As most people know, the force of nature that was Joe Cocker died yesterday. I can’t purport to be the biggest Joe Cocker fan that ever lived. I’ve been a fan of his music, generally, for many years, but it’s not like I bought every album he put out. Even so, his death struck a chord of sadness in me that’s hard to shake.
In our daily call on my commute to work this morning, I told Mom about Joe’s death. She hadn’t heard, as she can’t stand to watch the news anymore; it’s all bad news and commercials, and then more bad news. I started talking to her a little bit about him and she said, “I guess I didn’t know that much about him. It’s not really my era, it’s yours.” The irony of this, of course, is that Joe was 70, and my Mom is 71. I am 45. But yes, it’s my era, the one I live a lot of my musical and cultural and spiritual life within, in as many ways as I can. I watch the Woodstock box set every year in mid-August, and it’s no accident that’s the weekend I chose to get married many years ago, a wedding which included recessional music from the Beatles and “announcement” song being Age of Aquarius from Hair.
Mom was busy raising babies and staying home at that age. Trapped, with no car, little socialization and pretty much no money. The whole hippie thing really missed her completely. She went from the 50s and her bouffant hairstyle, shut her eyes and woke up in the disco 70s, when she finally started to come alive again.
You could make an argument that Joe’s performance at Woodstock was the seminal, most remembered, perhaps defining event of the show. You could argue Richie Havens, sure. He opened, and played a lot longer than was planned as he had to stretch since so many of the acts hadn’t been able to get there yet. You could argue Janis, though really Monterey Pop was where she exploded. You could argue Ravi Shankar, who mesmerized the crowd and made us fall in love with the sitar. But really it’s Joe, his rainbow tie-dyed shirt clinging to his lithe body, his wild hair dripping with sweat, screaming and shaking into that microphone, flailing and giving everything he had that creates an image, at least in my mind, of the entire event.
Many years ago, I went to a high school reunion. It was, quite unexpectedly, a very emotional and long day and evening filled with laughter, joy, tears, terror, confusion, passion and discovery. I was quite shaken about the whole experience, and as I drove home the next morning, Joe’s “A Little Help From My Friends” at Woodstock came on the radio, and I was overcome with tears. I called a dear friend, who asked if I was ok, and we talked for awhile about the events that had transpired over the last 24 hours.
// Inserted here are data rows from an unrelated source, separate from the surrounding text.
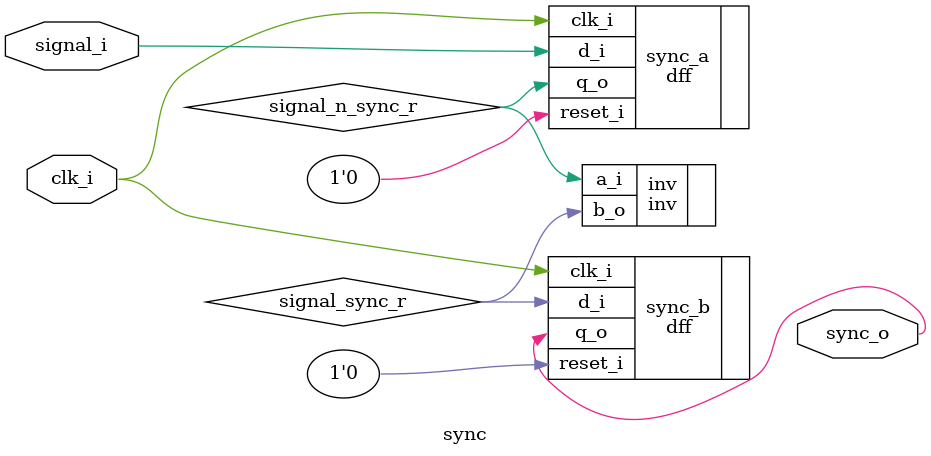
<source format=sv>
module sync
  (input [0:0] clk_i
  ,input [0:0] signal_i
  ,output [0:0] sync_o
  );

   wire signal_n_sync_r;
   wire signal_sync_r;

   dff
     #()
   sync_a
     (.clk_i(clk_i)
     ,.reset_i(1'b0)
     ,.d_i(signal_i)
     ,.q_o(signal_n_sync_r));

   inv
     #()
   inv
     (.a_i(signal_n_sync_r)
     ,.b_o(signal_sync_r));

   dff
     #()
   sync_b
     (.clk_i(clk_i)
     ,.reset_i(1'b0)
     ,.d_i(signal_sync_r)
     ,.q_o(sync_o));

endmodule
</source>
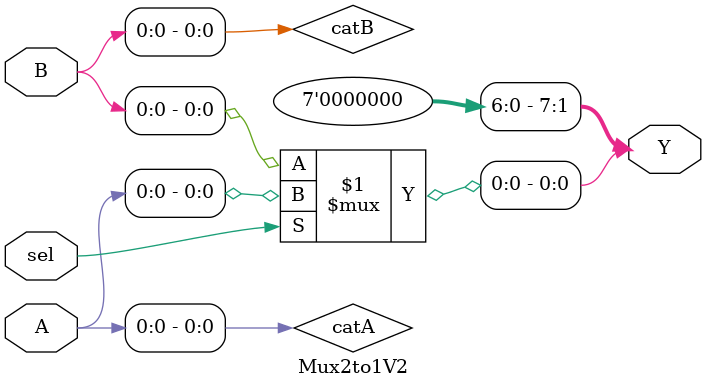
<source format=v>

module Mux2to1V2(output [7:0] Y, input [3:0] A, input [7:0] B, input sel);
  assign catA = {4'b0000, A};
  assign catB = {4'b0000, B};
  assign Y = (sel) ? catA : catB;
endmodule

</source>
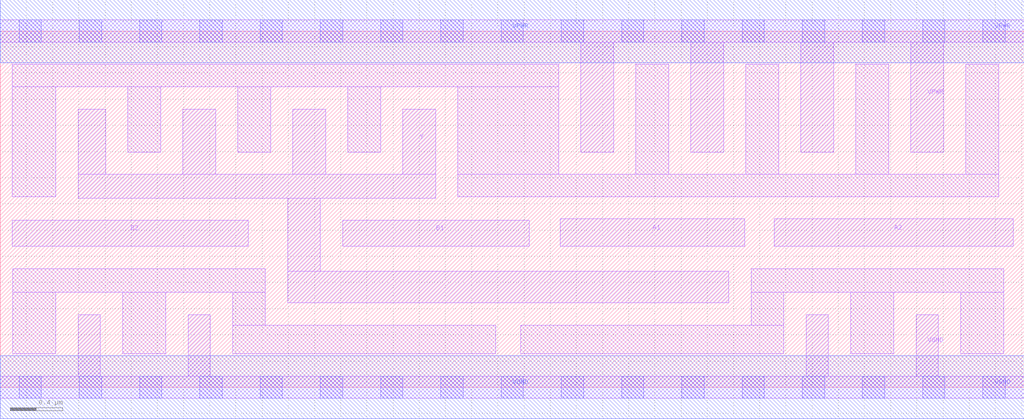
<source format=lef>
# Copyright 2020 The SkyWater PDK Authors
#
# Licensed under the Apache License, Version 2.0 (the "License");
# you may not use this file except in compliance with the License.
# You may obtain a copy of the License at
#
#     https://www.apache.org/licenses/LICENSE-2.0
#
# Unless required by applicable law or agreed to in writing, software
# distributed under the License is distributed on an "AS IS" BASIS,
# WITHOUT WARRANTIES OR CONDITIONS OF ANY KIND, either express or implied.
# See the License for the specific language governing permissions and
# limitations under the License.
#
# SPDX-License-Identifier: Apache-2.0

VERSION 5.7 ;
  NAMESCASESENSITIVE ON ;
  NOWIREEXTENSIONATPIN ON ;
  DIVIDERCHAR "/" ;
  BUSBITCHARS "[]" ;
UNITS
  DATABASE MICRONS 200 ;
END UNITS
MACRO sky130_fd_sc_hd__a22oi_4
  CLASS CORE ;
  SOURCE USER ;
  FOREIGN sky130_fd_sc_hd__a22oi_4 ;
  ORIGIN  0.000000  0.000000 ;
  SIZE  7.820000 BY  2.720000 ;
  SYMMETRY X Y R90 ;
  SITE unithd ;
  PIN A1
    ANTENNAGATEAREA  0.990000 ;
    DIRECTION INPUT ;
    USE SIGNAL ;
    PORT
      LAYER li1 ;
        RECT 4.275000 1.075000 5.685000 1.285000 ;
    END
  END A1
  PIN A2
    ANTENNAGATEAREA  0.990000 ;
    DIRECTION INPUT ;
    USE SIGNAL ;
    PORT
      LAYER li1 ;
        RECT 5.910000 1.075000 7.735000 1.285000 ;
    END
  END A2
  PIN B1
    ANTENNAGATEAREA  0.990000 ;
    DIRECTION INPUT ;
    USE SIGNAL ;
    PORT
      LAYER li1 ;
        RECT 2.615000 1.075000 4.040000 1.275000 ;
    END
  END B1
  PIN B2
    ANTENNAGATEAREA  0.990000 ;
    DIRECTION INPUT ;
    USE SIGNAL ;
    PORT
      LAYER li1 ;
        RECT 0.090000 1.075000 1.895000 1.275000 ;
    END
  END B2
  PIN Y
    ANTENNADIFFAREA  1.782000 ;
    DIRECTION OUTPUT ;
    USE SIGNAL ;
    PORT
      LAYER li1 ;
        RECT 0.595000 1.445000 3.325000 1.625000 ;
        RECT 0.595000 1.625000 0.805000 2.125000 ;
        RECT 1.395000 1.625000 1.645000 2.125000 ;
        RECT 2.195000 0.645000 5.565000 0.885000 ;
        RECT 2.195000 0.885000 2.445000 1.445000 ;
        RECT 2.235000 1.625000 2.485000 2.125000 ;
        RECT 3.075000 1.625000 3.325000 2.125000 ;
    END
  END Y
  PIN VGND
    DIRECTION INOUT ;
    SHAPE ABUTMENT ;
    USE GROUND ;
    PORT
      LAYER li1 ;
        RECT 0.000000 -0.085000 7.820000 0.085000 ;
        RECT 0.595000  0.085000 0.765000 0.555000 ;
        RECT 1.435000  0.085000 1.605000 0.555000 ;
        RECT 6.155000  0.085000 6.325000 0.555000 ;
        RECT 6.995000  0.085000 7.165000 0.555000 ;
      LAYER mcon ;
        RECT 0.145000 -0.085000 0.315000 0.085000 ;
        RECT 0.605000 -0.085000 0.775000 0.085000 ;
        RECT 1.065000 -0.085000 1.235000 0.085000 ;
        RECT 1.525000 -0.085000 1.695000 0.085000 ;
        RECT 1.985000 -0.085000 2.155000 0.085000 ;
        RECT 2.445000 -0.085000 2.615000 0.085000 ;
        RECT 2.905000 -0.085000 3.075000 0.085000 ;
        RECT 3.365000 -0.085000 3.535000 0.085000 ;
        RECT 3.825000 -0.085000 3.995000 0.085000 ;
        RECT 4.285000 -0.085000 4.455000 0.085000 ;
        RECT 4.745000 -0.085000 4.915000 0.085000 ;
        RECT 5.205000 -0.085000 5.375000 0.085000 ;
        RECT 5.665000 -0.085000 5.835000 0.085000 ;
        RECT 6.125000 -0.085000 6.295000 0.085000 ;
        RECT 6.585000 -0.085000 6.755000 0.085000 ;
        RECT 7.045000 -0.085000 7.215000 0.085000 ;
        RECT 7.505000 -0.085000 7.675000 0.085000 ;
      LAYER met1 ;
        RECT 0.000000 -0.240000 7.820000 0.240000 ;
    END
  END VGND
  PIN VPWR
    DIRECTION INOUT ;
    SHAPE ABUTMENT ;
    USE POWER ;
    PORT
      LAYER li1 ;
        RECT 0.000000 2.635000 7.820000 2.805000 ;
        RECT 4.435000 1.795000 4.685000 2.635000 ;
        RECT 5.275000 1.795000 5.525000 2.635000 ;
        RECT 6.115000 1.795000 6.365000 2.635000 ;
        RECT 6.955000 1.795000 7.205000 2.635000 ;
      LAYER mcon ;
        RECT 0.145000 2.635000 0.315000 2.805000 ;
        RECT 0.605000 2.635000 0.775000 2.805000 ;
        RECT 1.065000 2.635000 1.235000 2.805000 ;
        RECT 1.525000 2.635000 1.695000 2.805000 ;
        RECT 1.985000 2.635000 2.155000 2.805000 ;
        RECT 2.445000 2.635000 2.615000 2.805000 ;
        RECT 2.905000 2.635000 3.075000 2.805000 ;
        RECT 3.365000 2.635000 3.535000 2.805000 ;
        RECT 3.825000 2.635000 3.995000 2.805000 ;
        RECT 4.285000 2.635000 4.455000 2.805000 ;
        RECT 4.745000 2.635000 4.915000 2.805000 ;
        RECT 5.205000 2.635000 5.375000 2.805000 ;
        RECT 5.665000 2.635000 5.835000 2.805000 ;
        RECT 6.125000 2.635000 6.295000 2.805000 ;
        RECT 6.585000 2.635000 6.755000 2.805000 ;
        RECT 7.045000 2.635000 7.215000 2.805000 ;
        RECT 7.505000 2.635000 7.675000 2.805000 ;
      LAYER met1 ;
        RECT 0.000000 2.480000 7.820000 2.960000 ;
    END
  END VPWR
  OBS
    LAYER li1 ;
      RECT 0.090000 1.455000 0.425000 2.295000 ;
      RECT 0.090000 2.295000 4.265000 2.465000 ;
      RECT 0.095000 0.255000 0.425000 0.725000 ;
      RECT 0.095000 0.725000 2.025000 0.905000 ;
      RECT 0.935000 0.255000 1.265000 0.725000 ;
      RECT 0.975000 1.795000 1.225000 2.295000 ;
      RECT 1.775000 0.255000 3.785000 0.475000 ;
      RECT 1.775000 0.475000 2.025000 0.725000 ;
      RECT 1.815000 1.795000 2.065000 2.295000 ;
      RECT 2.655000 1.795000 2.905000 2.295000 ;
      RECT 3.495000 1.455000 7.625000 1.625000 ;
      RECT 3.495000 1.625000 4.265000 2.295000 ;
      RECT 3.975000 0.255000 5.985000 0.475000 ;
      RECT 4.855000 1.625000 5.105000 2.465000 ;
      RECT 5.695000 1.625000 5.945000 2.465000 ;
      RECT 5.735000 0.475000 5.985000 0.725000 ;
      RECT 5.735000 0.725000 7.665000 0.905000 ;
      RECT 6.495000 0.255000 6.825000 0.725000 ;
      RECT 6.535000 1.625000 6.785000 2.465000 ;
      RECT 7.335000 0.255000 7.665000 0.725000 ;
      RECT 7.375000 1.625000 7.625000 2.465000 ;
  END
END sky130_fd_sc_hd__a22oi_4
END LIBRARY

</source>
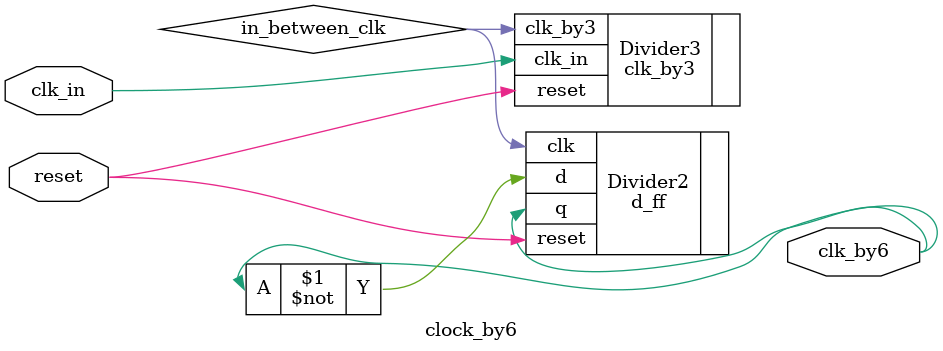
<source format=v>
`include "clock_by3.v"
`include "d_ff.v"
module clock_by6(

    input wire clk_in, reset,

    output wire clk_by6
    );

    wire in_between_clk;

    clk_by3 Divider3(
        .reset(reset), 
        .clk_in(clk_in), 
        .clk_by3(in_between_clk)
        );

    d_ff Divider2(
        .reset(reset), 
        .clk(in_between_clk), 
        .d(~clk_by6), 
        .q(clk_by6));

endmodule
</source>
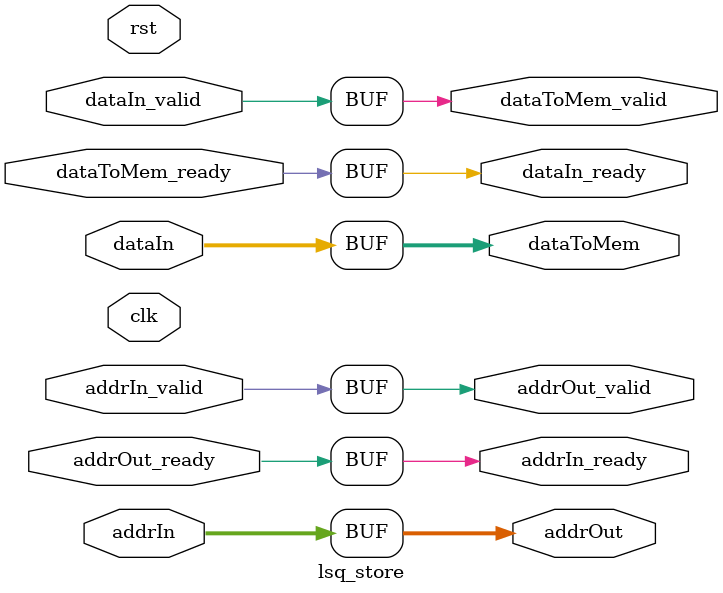
<source format=v>
`timescale 1ns/1ps
module lsq_store #(
  parameter DATA_WIDTH = 32,
  parameter ADDR_WIDTH = 32
)(
  input  clk,
  input  rst,
  // Data from Circuit Channel
  input  [DATA_WIDTH - 1 : 0] dataIn,
  input  dataIn_valid,
  output dataIn_ready,
  // Address from Circuit Channel
  input  [ADDR_WIDTH - 1 : 0] addrIn,
  input  addrIn_valid,
  output addrIn_ready,
  // Data to Interface Channel
  output [DATA_WIDTH - 1 : 0] dataToMem,
  output dataToMem_valid,
  input  dataToMem_ready,
  // Address to Interface Channel
  output [ADDR_WIDTH - 1 : 0] addrOut,
  output addrOut_valid,
  input  addrOut_ready
);
  // Data assignment
  assign dataToMem = dataIn;
  assign dataToMem_valid = dataIn_valid;
  assign dataIn_ready = dataToMem_ready;

  // Address assignment
  assign addrOut = addrIn;
  assign addrOut_valid = addrIn_valid;
  assign addrIn_ready = addrOut_ready;

endmodule

</source>
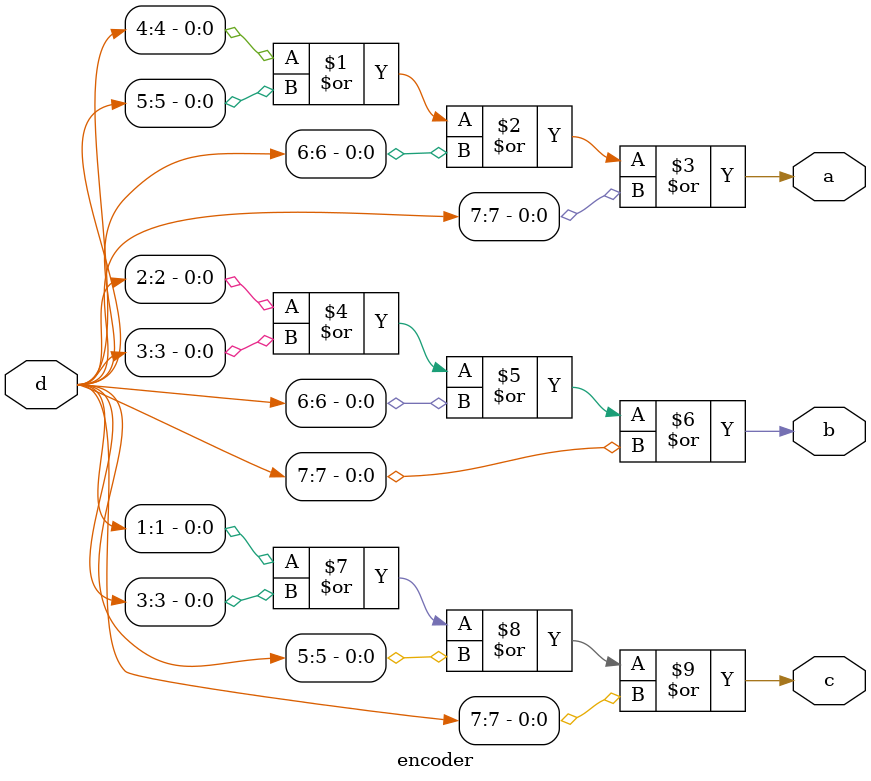
<source format=v>
module encoder(d,a,b,c);
input [7:0]d;
output a,b,c;
or(a,d[4],d[5],d[6],d[7]);
or(b,d[2],d[3],d[6],d[7]);
or(c,d[1],d[3],d[5],d[7]);
endmodule


</source>
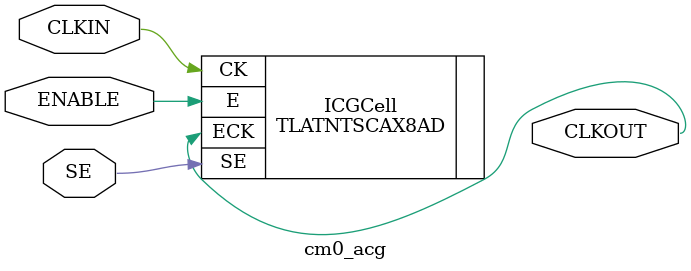
<source format=v>

module cm0_acg #(parameter CBAW = 0,
                   parameter ACG  = 1)
                  (input  wire CLKIN,
                   input  wire ENABLE,
                   input  wire SE,
                   output wire CLKOUT );

   // ------------------------------------------------------------
   // NOTE: THIS FILE PROVIDES AN EXAMPLE LIBRARY SPECIFIC ICG
   //       CELL INSTANTIATION. SIGNALS USED ARE AS FOLLOWS:
   //
   //          CLKIN  - CLOCK INPUT
   //          ENABLE - ACTIVE HIGH CLOCK ENABLE INPUT
   //          SE     - ENABLE BYPASS FOR SCAN TEST PURPOSES
   //          CLKOUT - CLOCK OUTPUT OF CLOCK GATE CELL
   //
   // ------------------------------------------------------------

   // ------------------------------------------------------------
   // Library specific clock gate cell instantiation
   // ------------------------------------------------------------ 

   TLATNTSCAX8AD ICGCell (.ECK  (CLKOUT),
                            .E  (ENABLE),
                            .SE (SE),
                            .CK (CLKIN));

endmodule

// ---------------------------------------------------------------
// EOF
// ---------------------------------------------------------------

</source>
It’s always touched me, that song, but it meant even more after that night.
Joe’s death is yet another signpost in the road I march down with dread every day, yet cannot ignore – they’re dying. The hippies are all dying. The movers and shakers and those who touched my soul, whose music I continue to explore, dig deeper into, and expand my consciousness about, we’re all getting older, and each day, we’re closer to losing more pillars. It’s inevitable, I know. There are some that will hit me harder than others. It’s perhaps the totality of Joe’s incidental appearance throughout the soundtrack of my life that makes his death particularly sad. The Woodstock performance, sure. But then the Officer & a Gentleman song. And then that dance Kim did in 9 1/2 Weeks to “You Can Leave Your Hat On,” which I’m sure looks dated and silly today but it was a big deal back then, back when Mickey Rourke was cute. And the special version of “You Are So Beautiful To Me” my sister used to sing to me when I was little. Just a lot of great music that’s touched my life.
Go in peace, John Robert Cocker, and thanks for the music.